Voyages et aventures du docteur festus by Rodolphe Töpffer

Voyages et aventures du docteur festus by Rodolphe Töpffer

Auteur:Rodolphe Töpffer [Töpffer, Rodolphe]
La langue: fra
Format: epub
Tags: Roman
Publié: 2012-04-03T22:00:00+00:00


XII

Le royaume de Vireloup jouit d’un gouvernement paternel. Le roi y est le père de ses sujets, qu’il traite en enfants ; veillant avec sollicitude sur leurs lectures, sur leurs conversations, sur leur manger, sur leurs vêtements, et voulant qu’ils tiennent tout de lui. C’est pour cela qu’il prohibe les livres, les idées, les marchandises, les denrées du dehors, et qu’il fait surveiller ceux qui causent ; les mettant en punition dans ses cachots royaux, s’ils causent mal, ou s’ils ne causent pas bien, ou s’ils s’obstinent à ne pas causer du tout. Comme le roi de Vireloup aime à chasser au renard, et d’ailleurs n’aurait pas le temps de suivre tous ses enfants pendant toute la journée, il se fait aider par les ministres, qui se font aider par de la force armée, des douaniers et des prêtres : en sorte que je le comparerais volontiers à un tendre père qui s’entourerait de domestiques fidèles et d’instituteurs estimables.

Et cependant, ce qu’on aurait peine à croire, le roi de Vireloup avait tels de ses enfants qui le chagrinaient, et bien souvent, à ce qu’on m’a rapporté, étaient cause qu’à la chasse même, où il prenait tant de plaisir, il y avait des moments où il s’asseyait sous un arbre, pour éprouver de la douleur de leur conduite, quand il était fatigué. C’étaient, pour la plupart, des enfants babillards, ergoteurs, ingrats, ricaneurs, indociles, qui, au lieu de se croire heureux sous un tel père, s’obstinaient à penser qu’ils étaient malheureux. Le roi, toujours bon et indulgent, les faisait emprisonner dans ses cachots royaux de correction ; mais s’ils babillaient là-dessus, ou en écrivaient à leurs amis, il était sans pitié, et avait des moyens de les faire disparaître sans qu’on sût bien comment. En sorte que je le comparerais à un père, tendre à la vérité, mais prudent, qui sent que la sévérité est quelquefois un devoir.

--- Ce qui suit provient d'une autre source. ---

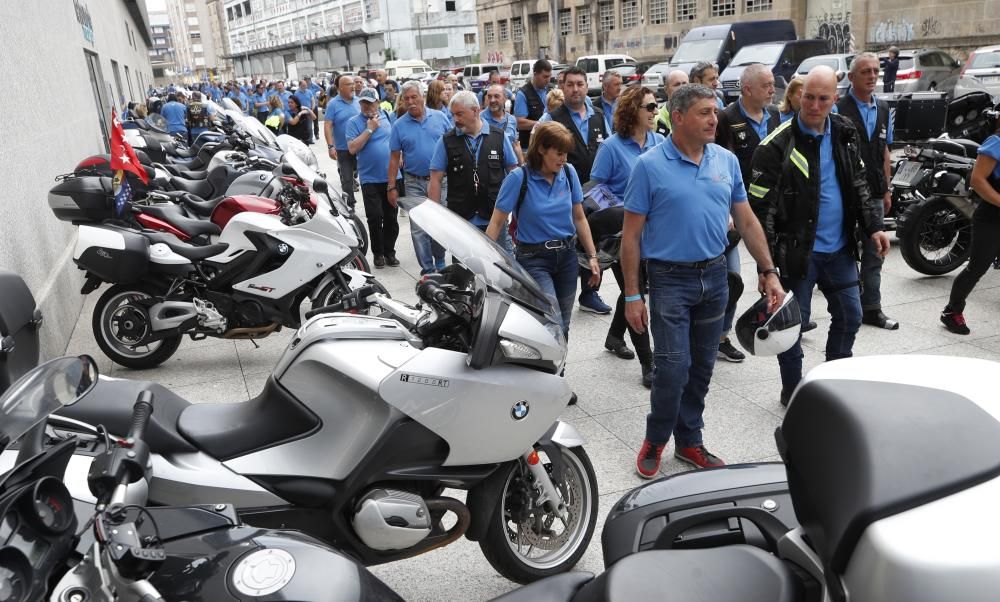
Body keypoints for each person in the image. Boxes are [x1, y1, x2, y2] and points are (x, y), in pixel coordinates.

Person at [622, 83, 785, 476]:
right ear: (678, 117)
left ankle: (690, 441)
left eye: (715, 111)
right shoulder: (649, 165)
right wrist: (631, 295)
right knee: (673, 367)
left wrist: (768, 270)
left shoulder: (725, 161)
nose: (715, 119)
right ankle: (656, 439)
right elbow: (631, 236)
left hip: (715, 278)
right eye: (704, 112)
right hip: (669, 280)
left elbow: (745, 219)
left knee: (702, 368)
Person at [749, 66, 890, 407]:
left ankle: (834, 380)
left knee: (852, 315)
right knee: (790, 327)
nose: (813, 105)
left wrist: (874, 226)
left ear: (834, 99)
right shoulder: (775, 146)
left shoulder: (844, 131)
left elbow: (858, 183)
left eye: (822, 99)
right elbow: (759, 213)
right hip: (797, 254)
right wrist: (765, 268)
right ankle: (793, 390)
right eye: (808, 97)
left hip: (840, 248)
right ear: (798, 96)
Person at [485, 121, 602, 336]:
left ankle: (558, 370)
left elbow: (579, 217)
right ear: (541, 149)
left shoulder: (568, 173)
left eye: (566, 153)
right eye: (559, 153)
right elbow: (496, 222)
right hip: (533, 258)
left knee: (564, 323)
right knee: (551, 322)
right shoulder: (518, 178)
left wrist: (592, 256)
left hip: (567, 256)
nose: (564, 159)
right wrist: (484, 263)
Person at [589, 86, 663, 388]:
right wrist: (620, 210)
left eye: (656, 106)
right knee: (636, 291)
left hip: (655, 230)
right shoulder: (611, 147)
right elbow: (595, 188)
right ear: (633, 110)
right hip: (623, 233)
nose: (655, 111)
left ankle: (614, 335)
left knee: (633, 288)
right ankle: (648, 362)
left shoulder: (660, 142)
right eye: (650, 106)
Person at [714, 63, 781, 363]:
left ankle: (776, 315)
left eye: (772, 84)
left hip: (771, 206)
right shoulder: (726, 118)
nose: (772, 90)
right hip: (734, 209)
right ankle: (721, 335)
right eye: (766, 85)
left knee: (772, 266)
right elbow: (718, 164)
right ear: (747, 88)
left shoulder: (776, 116)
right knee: (732, 277)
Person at [836, 53, 899, 331]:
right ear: (851, 77)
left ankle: (871, 308)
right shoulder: (838, 108)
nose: (872, 76)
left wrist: (886, 189)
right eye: (866, 71)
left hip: (874, 192)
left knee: (875, 253)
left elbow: (884, 150)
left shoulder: (884, 108)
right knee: (844, 252)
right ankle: (845, 307)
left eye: (876, 71)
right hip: (844, 193)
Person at [542, 66, 611, 314]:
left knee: (596, 241)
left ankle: (590, 292)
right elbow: (539, 152)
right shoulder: (552, 118)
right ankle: (564, 291)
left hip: (597, 194)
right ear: (562, 87)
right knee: (573, 241)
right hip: (565, 191)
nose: (575, 89)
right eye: (570, 84)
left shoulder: (599, 115)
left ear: (586, 85)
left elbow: (609, 148)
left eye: (580, 84)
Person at [430, 90, 519, 255]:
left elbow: (514, 172)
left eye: (460, 114)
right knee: (463, 272)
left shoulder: (498, 137)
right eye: (453, 115)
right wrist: (435, 215)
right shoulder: (446, 141)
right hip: (461, 220)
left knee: (496, 270)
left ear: (476, 111)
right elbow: (435, 179)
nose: (455, 119)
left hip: (494, 217)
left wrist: (515, 210)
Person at [387, 81, 453, 274]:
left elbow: (452, 144)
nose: (410, 102)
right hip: (413, 181)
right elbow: (393, 158)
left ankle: (440, 261)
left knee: (439, 225)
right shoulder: (399, 125)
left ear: (422, 97)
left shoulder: (440, 118)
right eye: (406, 98)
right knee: (418, 229)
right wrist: (391, 186)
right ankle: (428, 268)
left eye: (414, 97)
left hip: (439, 181)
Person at [941, 128, 1000, 334]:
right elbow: (977, 180)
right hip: (992, 218)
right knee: (977, 268)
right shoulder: (996, 142)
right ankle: (952, 311)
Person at [347, 88, 401, 269]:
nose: (366, 106)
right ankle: (378, 254)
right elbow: (352, 149)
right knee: (375, 217)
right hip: (369, 178)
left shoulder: (388, 116)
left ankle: (389, 252)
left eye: (369, 103)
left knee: (391, 219)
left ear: (377, 102)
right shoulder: (354, 123)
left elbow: (397, 141)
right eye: (363, 102)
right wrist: (369, 130)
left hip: (391, 177)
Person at [325, 74, 362, 201]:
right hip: (343, 149)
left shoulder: (359, 102)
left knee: (366, 177)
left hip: (361, 147)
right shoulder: (333, 104)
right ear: (339, 88)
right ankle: (349, 206)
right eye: (349, 84)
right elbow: (328, 126)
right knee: (346, 180)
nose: (353, 86)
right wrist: (330, 146)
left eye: (353, 84)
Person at [481, 84, 525, 166]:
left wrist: (521, 165)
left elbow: (516, 147)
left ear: (505, 98)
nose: (492, 100)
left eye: (496, 96)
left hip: (508, 171)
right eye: (489, 97)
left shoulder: (512, 119)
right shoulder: (480, 119)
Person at [514, 59, 552, 151]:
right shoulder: (523, 94)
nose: (548, 80)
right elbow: (519, 123)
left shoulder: (550, 90)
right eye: (545, 77)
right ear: (535, 74)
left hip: (548, 146)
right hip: (529, 147)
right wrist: (544, 124)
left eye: (549, 76)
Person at [654, 70, 688, 136]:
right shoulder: (655, 119)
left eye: (684, 84)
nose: (682, 88)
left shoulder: (696, 116)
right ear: (666, 90)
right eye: (677, 85)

Or il était arrivé que ceux de Balabran, qui est une province frontière touchant au pays de Ginvernais, s’étaient beaucoup gâtés par le contact avec le voisin, faisant contrebande de culottes, de sucre, de café, et surtout d’idées prohibées dans tout le Vireloup ; car il faut savoir que, dans le Ginvernais, où autrefois le gouvernement était paternel aussi, ils se sont émancipés de telle façon, que là c’est le roi qui est l’enfant de ses sujets lesquels entendent qu’il tienne tout d’eux, son argent et son pouvoir, et ne fasse pas un mouvement de jambe, de bras ou de corps, que ceux qui sont prévus par la grande Pancarte, qui est leur pacte social. C’est ce qui rendait les Ginverniens mauvaise compagnie pour les gens de Balabran, en sorte que ceux-ci se gâtaient à vue d’œil, au grand déplaisir du roi leur père, qui avait résolu d’y mettre ordre. D’où je le comparerais à un père, tendre à la vérité, mais qui fustige une portion de ses enfants, pour le plus grand bien des autres.